2. Contributions Drawn from Employee Payroll Deductions are De Facto Trust Assets.

Regardless of any specific language contained in the Trust Agreements, the U.S. Department of Labor has stated that employee contributions paid through employee payroll deductions are de facto trust assets. See 29 C.F.R. 2510.3-102(a). This conclusion is also supported by the Ninth Circuit's decision in Nelson v. EG & G Energy Measurements Group, 37 F.3d 1384, 1390-91 (9th Cir. 1994). The Nelson Court held employee contributions from payroll are plan assets. Id. at 1390-91. The deductions become plan assets as soon as they "can reasonably be segregated from the employer's general assets." Id. at 1391.

In this case, the payroll deductions of DCC's employees were plan assets as soon as they could reasonably be segregated from DCC's general assets.
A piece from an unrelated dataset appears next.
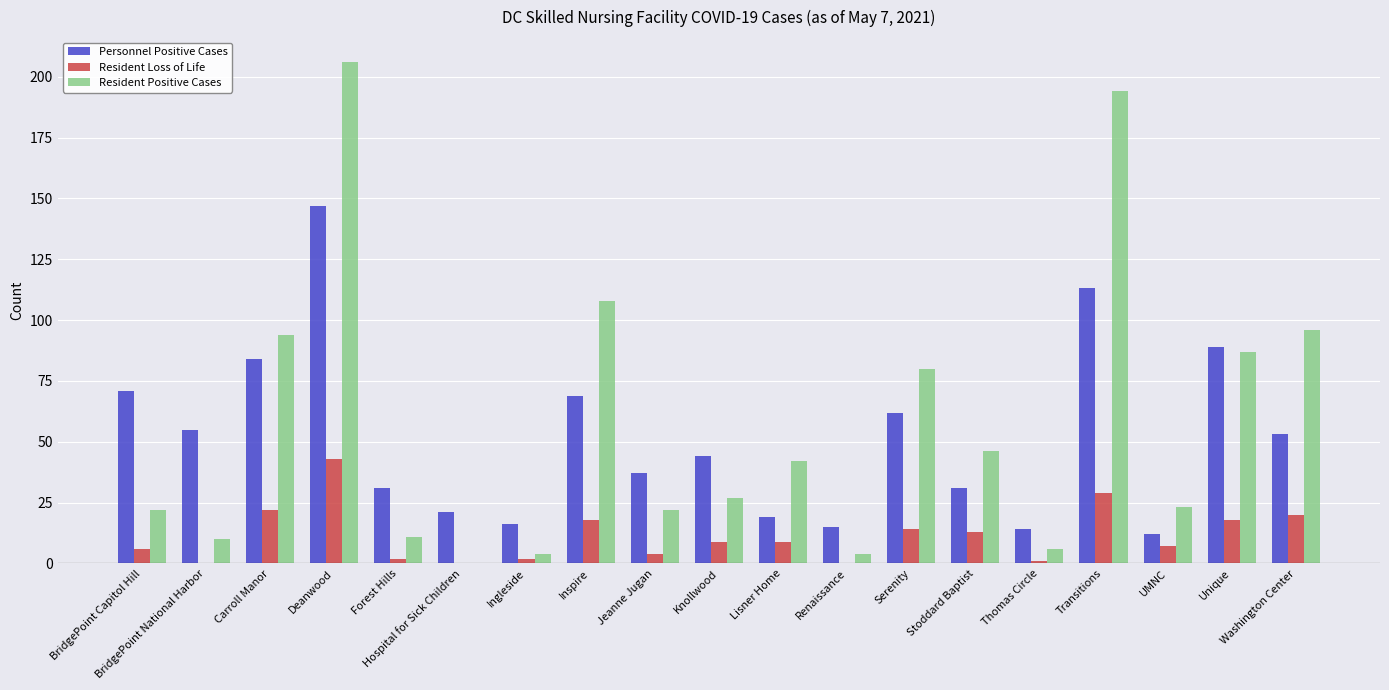

Are the bars grouped side by side (vs. stacked)?

Yes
The reasonable time for segregation of funds has passed. DCC's unpaid contribution reports and amounts shown in the audit results date back many months.

ORDER

IT IS HEREBY ORDERED that:

1. The Plaintiffs' Motion for Default Judgment against defendants Diversified Concrete Cutting, Inc. and Kenneth M. Mercurio (ECF No. 12) is GRANTED. 2. DCC is liable to the Plaintiffs for unpaid fringe benefit contributions in the amount of $18,226.92. 3. Kenneth M. Mercurio is liable to the Plaintiffs for unpaid contributions to the Vacation Fund in the amount of $1,760.69. 4. DCC's liability and the Plaintiffs' recovery of the unpaid contributions also entitles the Plaintiffs to recover liquidated damages, prejudgment interest, and auditing costs in the amount of $5,964.85. 5. Mercurio and DCC are jointly and severally liable to the Plaintiffs for their attorney's fees and costs in the amount of $22,142.40. 6. The clerk of the court shall enter Judgment Mr. Mercurio in the amount of $23,903.09 and Judgment against DCC in the amount of $46,334.17. The Judgments shall bear statutory post-judgment interest.